Por Desirée Ruas*
no Consciência e Consumo
Ao levar seu filho à escola, você se depara com algumas cenas que a maioria dos pais e mães nem mesmo percebe. Entrega de panfletos e brindes na entrada, cartazes com anúncios de alimentos na lanchonete, exibição de peça teatral ou uso de cartilha patrocinada por determinada empresa. No dia da festa junina, a escola está toda enfeitada com bandeirinhas com o nome de uma indústria de alimentos e a avaliação e os deveres mencionam produtos já conhecidos do universo infantil, como iogurtes e brinquedos. Afinal, há algum problema nas situações citadas acima? Já que as crianças vivem cercadas por marcas e produtos em seu dia a dia, por que não inseri-los também no conteúdo escolar? Por que não aproveitar o potencial deste público selecionado para fazer parcerias com empresas? Por que não explorar esse público?

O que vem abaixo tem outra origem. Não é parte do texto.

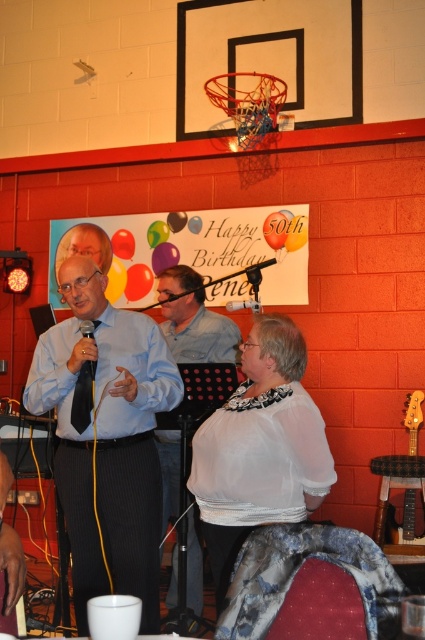
What are the coordinates of the white sheer blouse at center?

The white sheer blouse at center is located at coordinates point (260, 449).

You are a photographer at the birthday party. You need to take a photo of the white sheer blouse at center and the multicolored glossy balloon at upper center. According to the scene description, which object is positioned to the right of the other?

The white sheer blouse at center is to the right of the multicolored glossy balloon at upper center.

You are standing at the point labeled point (x=144, y=268) and want to move to the point labeled point (x=70, y=388). Which direction should you move to reach your destination?

You should move forward to reach point (x=70, y=388) because it is in front of point (x=144, y=268).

Reverter a lógica da invasão das marcas no mundo capitalista parece ser impossível. Mas há um movimento crescente de questionamento e de mudança que busca proteger a infância do marketing, afinal crianças menores de 12 anos não conseguem diferenciar publicidade de outros tipos de comunicação. O Código de Defesa do Consumidor, CDC, determina no artigo 37, parágrafo 2º, que é abusiva a “publicidade discriminatória de qualquer natureza, a que incite à violência, explore o medo ou a superstição, se aproveite da deficiência de julgamento e experiência da criança, desrespeita valores ambientais, ou que seja capaz de induzir o consumidor a se comportar de forma prejudicial ou perigosa à sua saúde ou segurança.”
O questionamento da publicidade dirigida à criança, na escola ou fora dela, vem tentando construir um caminho ao longo dos últimos anos. Mas muitos são os obstáculos para as instituições e movimentos que questionam a super exposição das crianças à comunicação mercadológica. Empresas não querem abrir mão dos anúncios e produtos direcionados ao público infantil pois eles representam lucro certo. O projeto de lei 5921/2001, que trata do tema, está há mais de 12 anos em tramitação no Brasil. A resolução 163 do Conselho Nacional dos Direitos da Criança e do Adolescente, Conanda, publicada em 4 de abril de 2014, e que reitera a abusividade da publicidade dirigida à criança já expressa no Código de Defesa do Consumidor, aborda a questão da comunicação mercadológica também no espaço escolar. Clique aqui para saber mais sobre a resolução 163. Uma nota técnica elaborada pelo Ministério da Educação reforçou o papel das escolas acerca do que está definido na resolução Conanda. Veja matéria sobre a nota técnica aqui.
Por que a escola, espaço que deveria ser de conhecimento e reflexão sobre o mundo, está cada mais absorvendo os estímulos comerciais que já ocupam intensamente outros espaços, como os meios de comunicação e até as ruas? Será que as famílias já pararam para pensar nos valores que estas pequenas doses de publicidade sedimentam na vida das crianças? Está na hora de famílias e escolas se unirem para refletir sobre o uso da criança como público de mensagens publicitárias dentro da escola (ou na porta dela e nos outros espaços) e deixar bem claro quais são as regras para uma escola livre de publicidade e exploração comercial.
O debate sobre a publicidade e o consumismo que invadem a vida das crianças e as escolas ajuda a incentivar o espírito crítico por parte de todos os envolvidos. Perguntas como: o que é preferível ser enviado na lancheira escolar? O que deve ser vendido na cantina da escola? Por que as crianças querem o bolinho recheado da propaganda que passa na TV? Por que as crianças querem material escolar com personagens e marcas? De que forma o consumismo interfere no relacionamento das crianças na escola? Quantas vezes por ano a escola promove momentos de reflexão sobre consumismo e infância? Nossas crianças estão crescendo cercadas por mensagens que transmitem quais valores? Qual o papel da escola, das famílias, dos governos, do mercado? Temos consciência da nossa corresponsabilidade pela proteção integral da infância? Como a escola pode desempenhar bem o seu papel sem abrir espaço para o marketing que entra em projetos educativos duvidosos e que beneficiam comercialmente determinados grupos? Enfim, questões complexas que passam pela liberdade das famílias para fazer suas próprias escolhas mas que estão inseridas dentro de um projeto amplo de educação e de vida. É possível estimular o espírito crítico nos alunos e em toda a comunidade escolar para que as pessoas tenham mais consciência e não sejam repetidores de modelos não saudáveis, consumistas e prejudiciais ao planeta. Escola é espaço de pensar e não de repetir!
* Desirée Ruas é jornalista, pós-graduada em Educação Ambiental, Agenda 21 e Sustentabilidade. Também é educadora ambiental e para o consumo. Atua como coordenadora do ‘Consciência e Consumo’.